*** Block opens ***

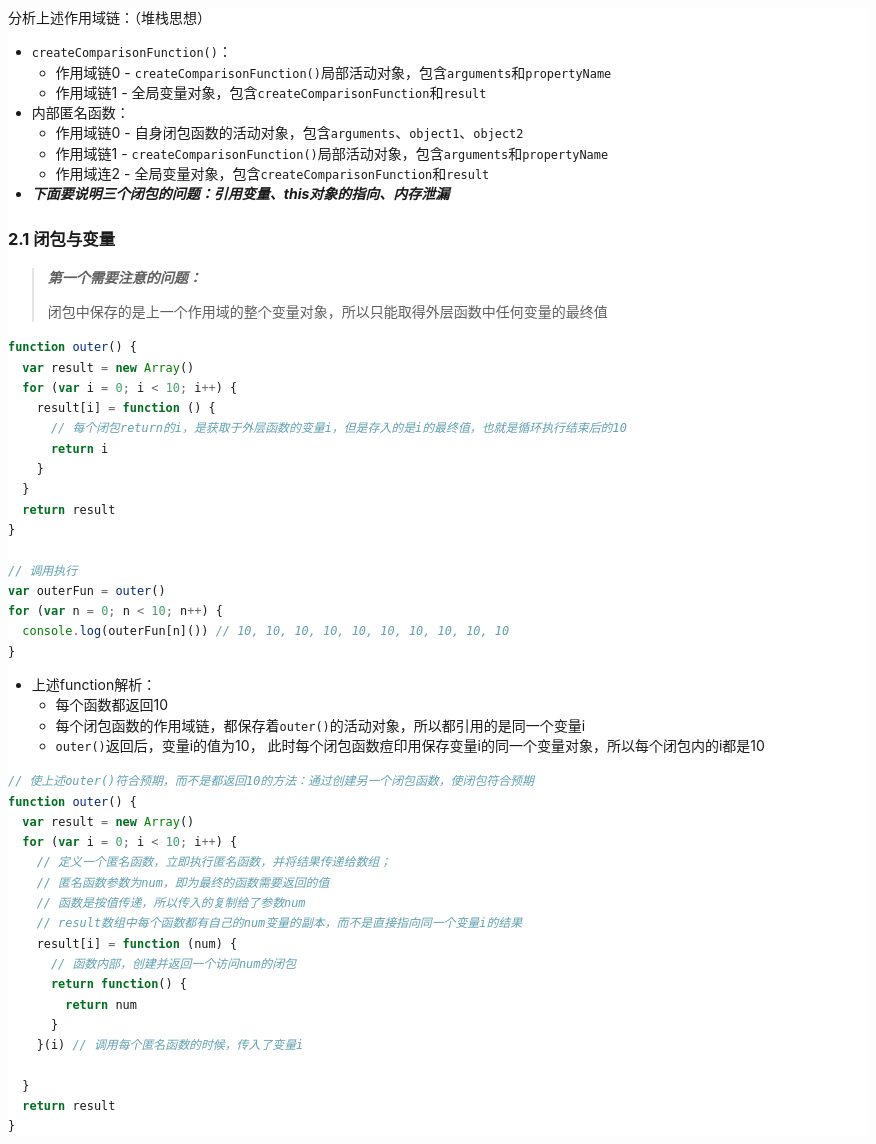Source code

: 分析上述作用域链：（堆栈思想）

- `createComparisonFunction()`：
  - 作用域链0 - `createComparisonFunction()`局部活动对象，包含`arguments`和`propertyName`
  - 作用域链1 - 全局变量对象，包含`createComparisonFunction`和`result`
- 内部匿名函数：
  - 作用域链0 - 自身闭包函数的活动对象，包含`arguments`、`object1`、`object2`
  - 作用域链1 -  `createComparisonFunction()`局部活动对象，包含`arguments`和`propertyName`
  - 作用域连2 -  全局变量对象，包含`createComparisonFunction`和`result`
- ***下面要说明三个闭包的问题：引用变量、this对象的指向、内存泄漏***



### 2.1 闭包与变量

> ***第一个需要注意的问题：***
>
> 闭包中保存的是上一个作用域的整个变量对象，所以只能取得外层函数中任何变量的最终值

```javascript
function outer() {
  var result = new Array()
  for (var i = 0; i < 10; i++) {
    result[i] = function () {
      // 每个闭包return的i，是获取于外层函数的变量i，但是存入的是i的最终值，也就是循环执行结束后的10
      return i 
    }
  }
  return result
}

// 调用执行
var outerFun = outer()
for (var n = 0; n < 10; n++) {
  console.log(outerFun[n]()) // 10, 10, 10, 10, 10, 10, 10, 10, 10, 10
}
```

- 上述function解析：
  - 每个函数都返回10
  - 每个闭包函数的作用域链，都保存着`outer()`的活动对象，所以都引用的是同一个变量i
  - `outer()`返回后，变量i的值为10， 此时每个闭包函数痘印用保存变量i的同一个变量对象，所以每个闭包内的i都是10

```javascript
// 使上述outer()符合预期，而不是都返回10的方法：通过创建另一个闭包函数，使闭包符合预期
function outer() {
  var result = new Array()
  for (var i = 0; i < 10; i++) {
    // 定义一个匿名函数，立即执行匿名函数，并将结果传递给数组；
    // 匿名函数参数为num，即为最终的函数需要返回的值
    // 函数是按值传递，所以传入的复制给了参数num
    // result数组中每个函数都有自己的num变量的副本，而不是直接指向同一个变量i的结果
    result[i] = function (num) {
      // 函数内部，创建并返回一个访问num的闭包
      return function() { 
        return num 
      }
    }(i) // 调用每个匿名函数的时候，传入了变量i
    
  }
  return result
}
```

*** Block closes ***
*** Block opens ***

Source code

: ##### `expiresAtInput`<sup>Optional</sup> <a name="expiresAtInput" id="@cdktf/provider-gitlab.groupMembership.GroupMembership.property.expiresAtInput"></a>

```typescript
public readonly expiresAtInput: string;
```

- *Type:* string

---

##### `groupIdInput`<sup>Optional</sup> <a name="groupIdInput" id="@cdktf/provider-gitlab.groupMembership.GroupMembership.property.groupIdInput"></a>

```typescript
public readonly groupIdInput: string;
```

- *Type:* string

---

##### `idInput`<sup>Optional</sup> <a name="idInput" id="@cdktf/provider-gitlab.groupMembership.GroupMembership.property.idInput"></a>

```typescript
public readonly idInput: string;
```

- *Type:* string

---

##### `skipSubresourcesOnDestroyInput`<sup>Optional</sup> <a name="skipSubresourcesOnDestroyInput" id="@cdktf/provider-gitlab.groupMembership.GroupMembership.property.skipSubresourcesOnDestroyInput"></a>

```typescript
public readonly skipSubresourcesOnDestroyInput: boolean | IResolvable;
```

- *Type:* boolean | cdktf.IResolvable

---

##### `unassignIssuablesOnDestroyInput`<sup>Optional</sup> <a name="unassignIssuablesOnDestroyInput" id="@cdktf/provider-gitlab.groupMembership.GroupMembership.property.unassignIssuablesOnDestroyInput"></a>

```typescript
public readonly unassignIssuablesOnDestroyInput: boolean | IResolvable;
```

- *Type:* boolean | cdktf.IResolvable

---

*** Block closes ***

For every line in the listing above that mentions the word "createComparisonFunction", make a copy.

Response to the task –
- `createComparisonFunction()`：
  - 作用域链0 - `createComparisonFunction()`局部活动对象，包含`arguments`和`propertyName`
  - 作用域链1 - 全局变量对象，包含`createComparisonFunction`和`result`
  - 作用域链1 -  `createComparisonFunction()`局部活动对象，包含`arguments`和`propertyName`
  - 作用域连2 -  全局变量对象，包含`createComparisonFunction`和`result`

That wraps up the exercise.